You are viewing a plain text version of this content. The canonical link for it is here.
Posted to commits@hbase.apache.org by zh...@apache.org on 2020/06/09 03:26:15 UTC

[hbase] branch branch-2 updated: HBASE-24117 Shutdown AssignmentManager before ProcedureExecutor may cause SCP to accidentally skip assigning a region (#1865)

This is an automated email from the ASF dual-hosted git repository.

zhangduo pushed a commit to branch branch-2
in repository https://gitbox.apache.org/repos/asf/hbase.git


The following commit(s) were added to refs/heads/branch-2 by this push:
     new c5dacfb  HBASE-24117 Shutdown AssignmentManager before ProcedureExecutor may cause SCP to accidentally skip assigning a region (#1865)
c5dacfb is described below

commit c5dacfbbea2547a77bae47513089408eeabb61da
Author: Duo Zhang <zh...@apache.org>
AuthorDate: Tue Jun 9 11:07:16 2020 +0800

    HBASE-24117 Shutdown AssignmentManager before ProcedureExecutor may cause SCP to accidentally skip assigning a region (#1865)
    
    Signed-off-by: Michael Stack <st...@apache.org>
---
 .../src/main/java/org/apache/hadoop/hbase/master/HMaster.java      | 7 +++++--
 .../apache/hadoop/hbase/master/procedure/ServerCrashProcedure.java | 7 +++++++
 .../hbase/master/assignment/TestCloseRegionWhileRSCrash.java       | 2 +-
 3 files changed, 13 insertions(+), 3 deletions(-)

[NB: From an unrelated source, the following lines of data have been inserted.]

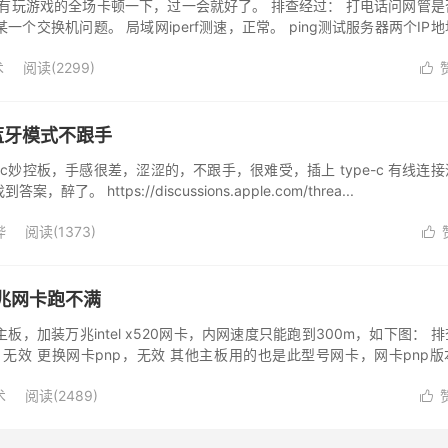
有玩游戏的全场卡顿一下，过一会就好了。 排查经过： 打电话问网管是
个交换机问题。 局域网iperf测速，正常。 ping测试服务器两个IP
.
术
阅读(
2299
)

无线蓝牙模式不跟手
-c妙控板，手感很差，涩涩的，不跟手，很难受，插上 type-c 有线连
 https://discussions.apple.com/threa...
哔
阅读(
1373
)

FI万兆网卡跑不满
 WIFI主板，加装万兆intel x520网卡，内网速度只能跑到300m，如下图： 
无效 更换网卡pnp，无效 其他主板用的也是此型号网卡，网卡pnp版
术
阅读(
2489
)
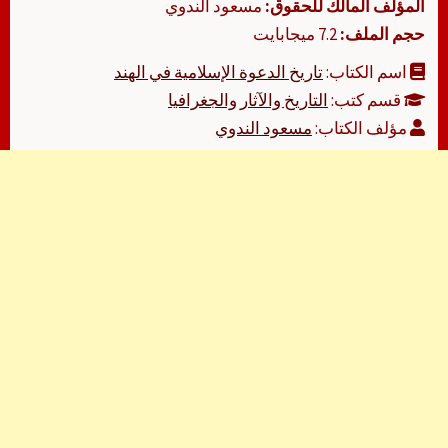
المؤلف المالك للحقوق:
مسعود الندوي
حجم الملف:
7.2 ميجابايت
اسم الكتاب:
تاريخ الدعوة الإسلامية في الهند
قسم كتب:
التاريخ والآثار والجغرافيا
مؤلف الكتاب:
مسعود الندوي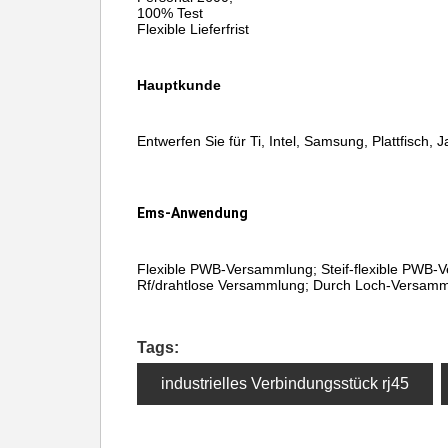
100% Test
Flexible Lieferfrist
Hauptkunde
Entwerfen Sie für Ti, Intel, Samsung, Plattfisch, J
Ems-Anwendung
Flexible PWB-Versammlung; Steif-flexible PWB-Ve
Rf/drahtlose Versammlung; Durch Loch-Versamml
Tags:
industrielles Verbindungsstück rj45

diff --git a/hbase-server/src/main/java/org/apache/hadoop/hbase/master/HMaster.java b/hbase-server/src/main/java/org/apache/hadoop/hbase/master/HMaster.java
index dd069d9..c497c12 100644
--- a/hbase-server/src/main/java/org/apache/hadoop/hbase/master/HMaster.java
+++ b/hbase-server/src/main/java/org/apache/hadoop/hbase/master/HMaster.java
@@ -1502,6 +1502,11 @@ public class HMaster extends HRegionServer implements MasterServices {
 
     LOG.debug("Stopping service threads");
 
+    // stop procedure executor prior to other services such as server manager and assignment
+    // manager, as these services are important for some running procedures. See HBASE-24117 for
+    // example.
+    stopProcedureExecutor();
+
     if (this.quotaManager != null) {
       this.quotaManager.stop();
     }
@@ -1516,8 +1521,6 @@ public class HMaster extends HRegionServer implements MasterServices {
       this.assignmentManager.stop();
     }
 
-    stopProcedureExecutor();
-
     if (masterRegion != null) {
       masterRegion.close(isAborted());
     }
diff --git a/hbase-server/src/main/java/org/apache/hadoop/hbase/master/procedure/ServerCrashProcedure.java b/hbase-server/src/main/java/org/apache/hadoop/hbase/master/procedure/ServerCrashProcedure.java
index 076c266..6ca8c0c 100644
--- a/hbase-server/src/main/java/org/apache/hadoop/hbase/master/procedure/ServerCrashProcedure.java
+++ b/hbase-server/src/main/java/org/apache/hadoop/hbase/master/procedure/ServerCrashProcedure.java
@@ -24,6 +24,7 @@ import java.io.IOException;
 import java.util.ArrayList;
 import java.util.Arrays;
 import java.util.List;
+import org.apache.hadoop.hbase.DoNotRetryIOException;
 import org.apache.hadoop.hbase.ServerName;
 import org.apache.hadoop.hbase.client.RegionInfo;
 import org.apache.hadoop.hbase.client.RegionInfoBuilder;
@@ -485,6 +486,12 @@ public class ServerCrashProcedure
         // UPDATE: HBCKServerCrashProcedure overrides isMatchingRegionLocation; this check can get
         // in the way of our clearing out 'Unknown Servers'.
         if (!isMatchingRegionLocation(regionNode)) {
+          // See HBASE-24117, though we have already changed the shutdown order, it is still worth
+          // double checking here to confirm that we do not skip assignment incorrectly.
+          if (!am.isRunning()) {
+            throw new DoNotRetryIOException(
+              "AssignmentManager has been stopped, can not process assignment any more");
+          }
           LOG.info("{} found {} whose regionLocation no longer matches {}, skipping assign...",
             this, regionNode, serverName);
           continue;
diff --git a/hbase-server/src/test/java/org/apache/hadoop/hbase/master/assignment/TestCloseRegionWhileRSCrash.java b/hbase-server/src/test/java/org/apache/hadoop/hbase/master/assignment/TestCloseRegionWhileRSCrash.java
index 4761991..75f73e5 100644
--- a/hbase-server/src/test/java/org/apache/hadoop/hbase/master/assignment/TestCloseRegionWhileRSCrash.java
+++ b/hbase-server/src/test/java/org/apache/hadoop/hbase/master/assignment/TestCloseRegionWhileRSCrash.java
@@ -163,7 +163,7 @@ public class TestCloseRegionWhileRSCrash {
     UTIL.shutdownMiniCluster();
   }
 
-  @org.junit.Ignore @Test // Until root-cause of flakeyness, HBASE-24117, is addressed.
+  @Test
   public void testRetryBackoff() throws IOException, InterruptedException {
     HRegionServer srcRs = UTIL.getRSForFirstRegionInTable(TABLE_NAME);
     RegionInfo region = srcRs.getRegions(TABLE_NAME).get(0).getRegionInfo();